TASK INSTRUCTIONS:
Only the pictures are to be dropped; the rest of the data below is to be duplicated exactly.

--- INPUT ---

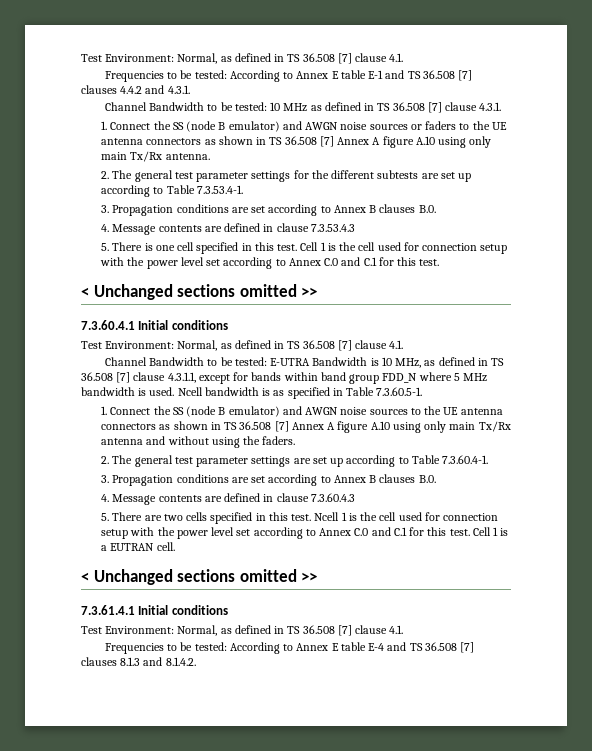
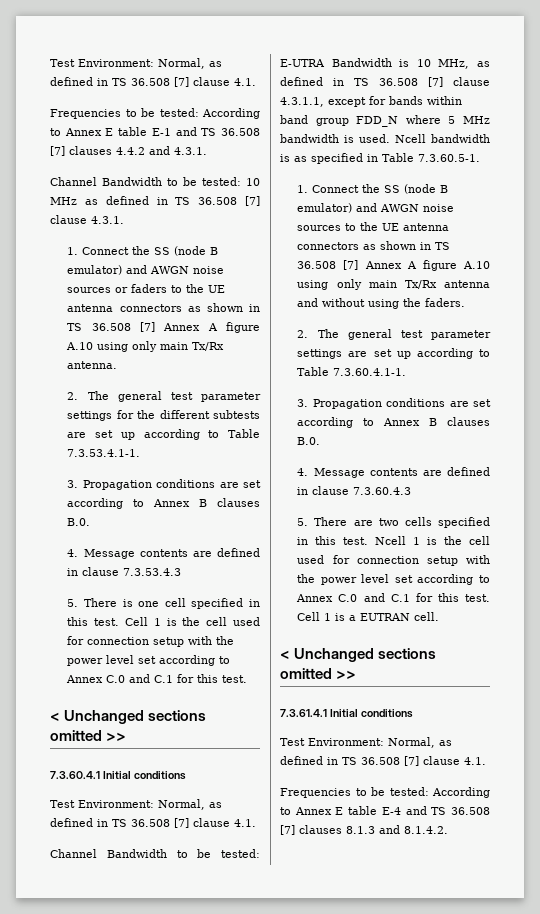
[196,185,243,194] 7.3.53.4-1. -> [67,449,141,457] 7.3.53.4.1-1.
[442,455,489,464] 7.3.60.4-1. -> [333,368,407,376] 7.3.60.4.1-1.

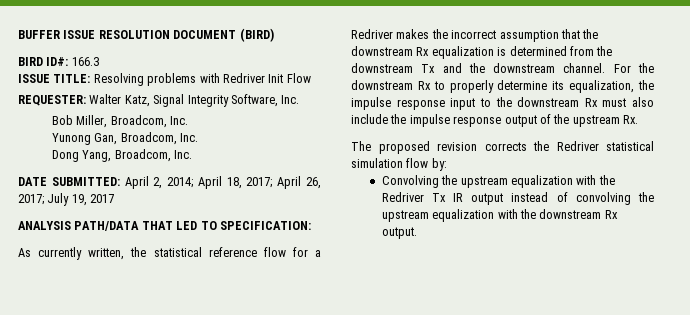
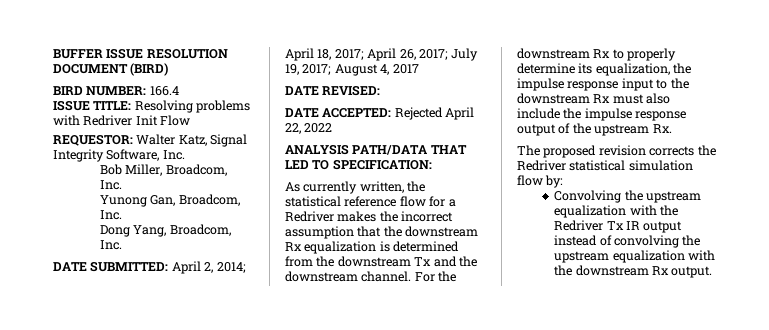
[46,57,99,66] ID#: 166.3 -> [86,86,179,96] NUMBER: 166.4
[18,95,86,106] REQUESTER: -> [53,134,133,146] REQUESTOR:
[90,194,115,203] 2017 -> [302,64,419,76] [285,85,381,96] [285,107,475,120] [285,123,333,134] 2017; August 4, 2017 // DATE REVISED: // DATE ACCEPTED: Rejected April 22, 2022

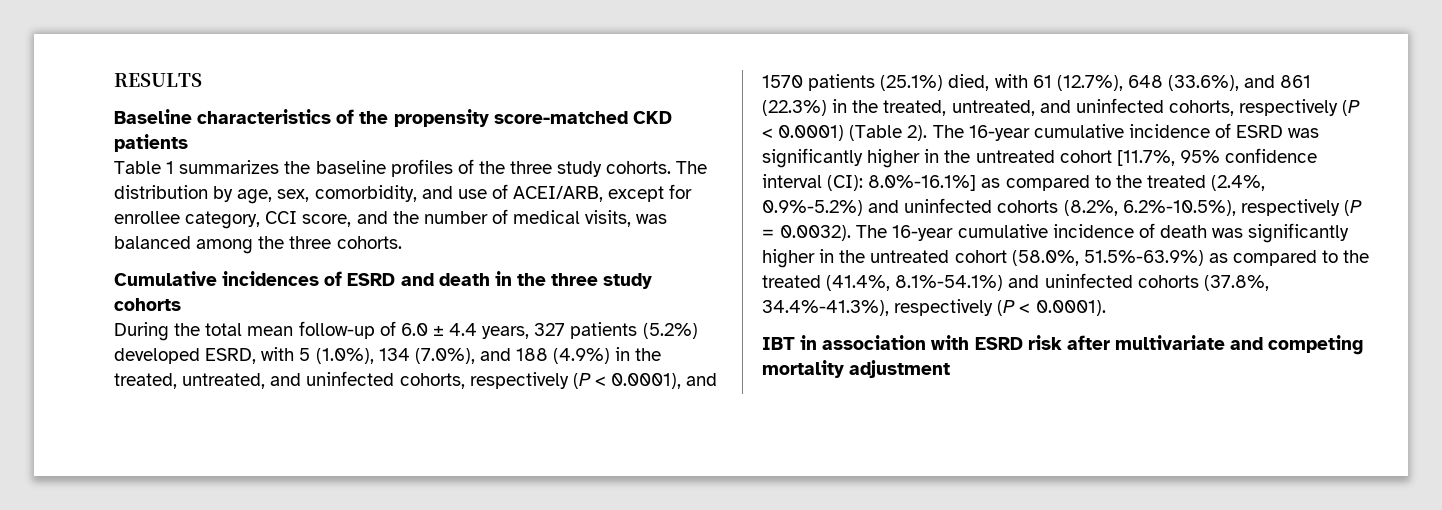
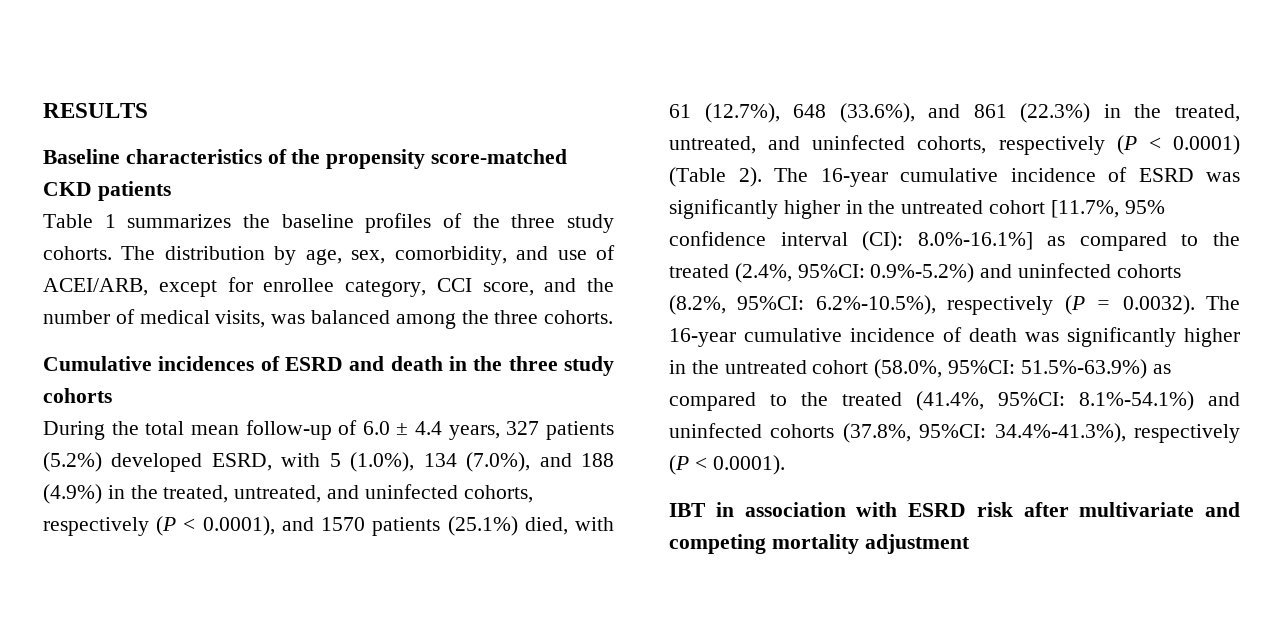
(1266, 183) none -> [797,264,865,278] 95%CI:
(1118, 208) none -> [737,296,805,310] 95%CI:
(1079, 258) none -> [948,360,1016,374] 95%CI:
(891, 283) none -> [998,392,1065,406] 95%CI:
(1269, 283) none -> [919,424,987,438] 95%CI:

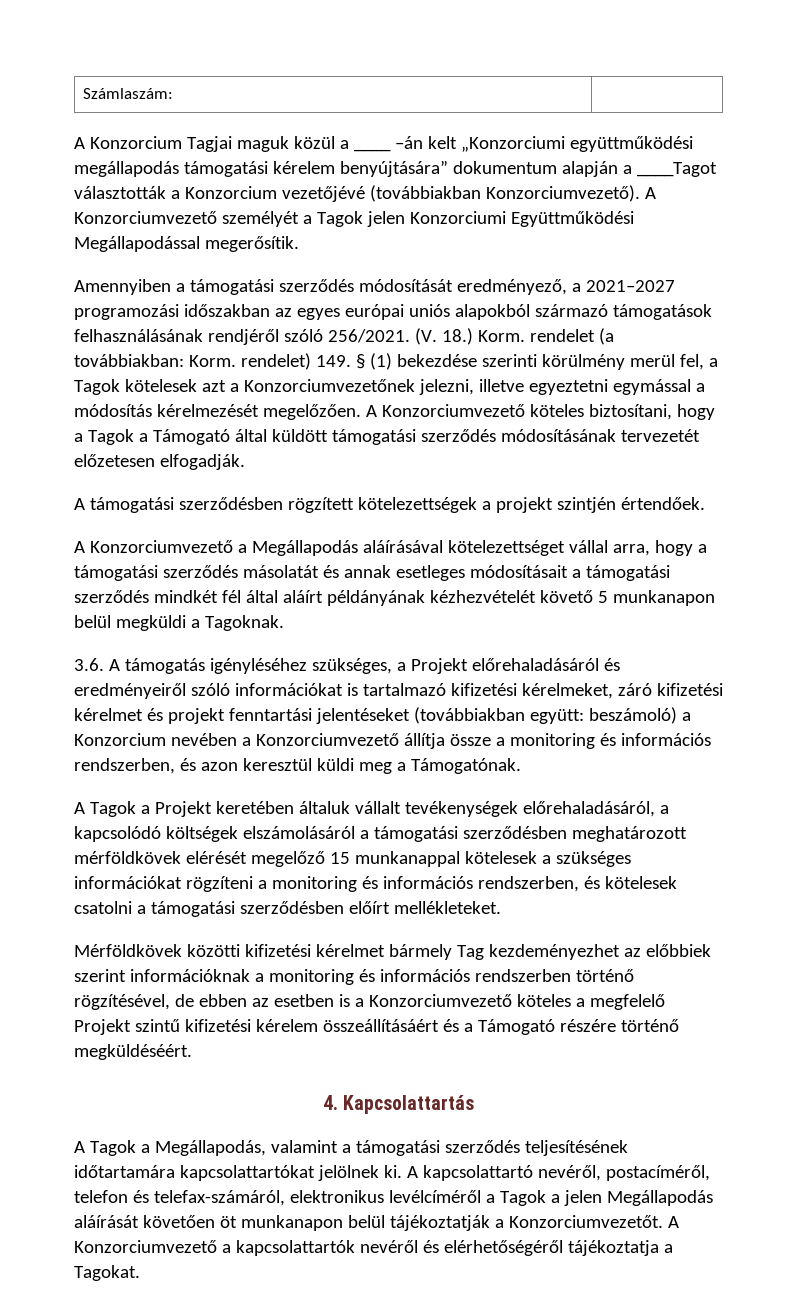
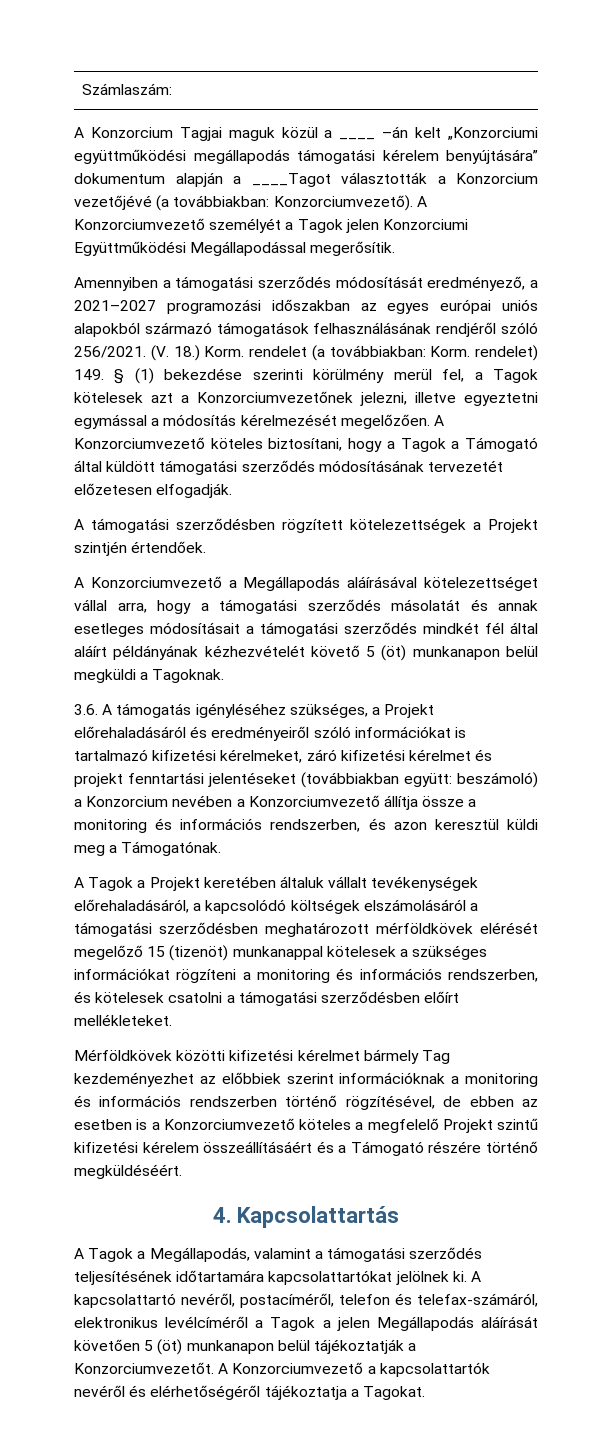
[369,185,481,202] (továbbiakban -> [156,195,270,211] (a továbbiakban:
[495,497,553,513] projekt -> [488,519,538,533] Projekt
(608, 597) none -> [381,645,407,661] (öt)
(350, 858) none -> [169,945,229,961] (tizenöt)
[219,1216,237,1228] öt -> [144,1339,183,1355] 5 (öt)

---

ANSWER SECTION:
[196,185,243,194] 7.3.53.4-1. -> [67,449,141,457] 7.3.53.4.1-1.
[442,455,489,464] 7.3.60.4-1. -> [333,368,407,376] 7.3.60.4.1-1.

[46,57,99,66] ID#: 166.3 -> [86,86,179,96] NUMBER: 166.4
[18,95,86,106] REQUESTER: -> [53,134,133,146] REQUESTOR:
[90,194,115,203] 2017 -> [302,64,419,76] [285,85,381,96] [285,107,475,120] [285,123,333,134] 2017; August 4, 2017 // DATE REVISED: // DATE ACCEPTED: Rejected April 22, 2022

(1266, 183) none -> [797,264,865,278] 95%CI:
(1118, 208) none -> [737,296,805,310] 95%CI:
(1079, 258) none -> [948,360,1016,374] 95%CI:
(891, 283) none -> [998,392,1065,406] 95%CI:
(1269, 283) none -> [919,424,987,438] 95%CI:

[369,185,481,202] (továbbiakban -> [156,195,270,211] (a továbbiakban:
[495,497,553,513] projekt -> [488,519,538,533] Projekt
(608, 597) none -> [381,645,407,661] (öt)
(350, 858) none -> [169,945,229,961] (tizenöt)
[219,1216,237,1228] öt -> [144,1339,183,1355] 5 (öt)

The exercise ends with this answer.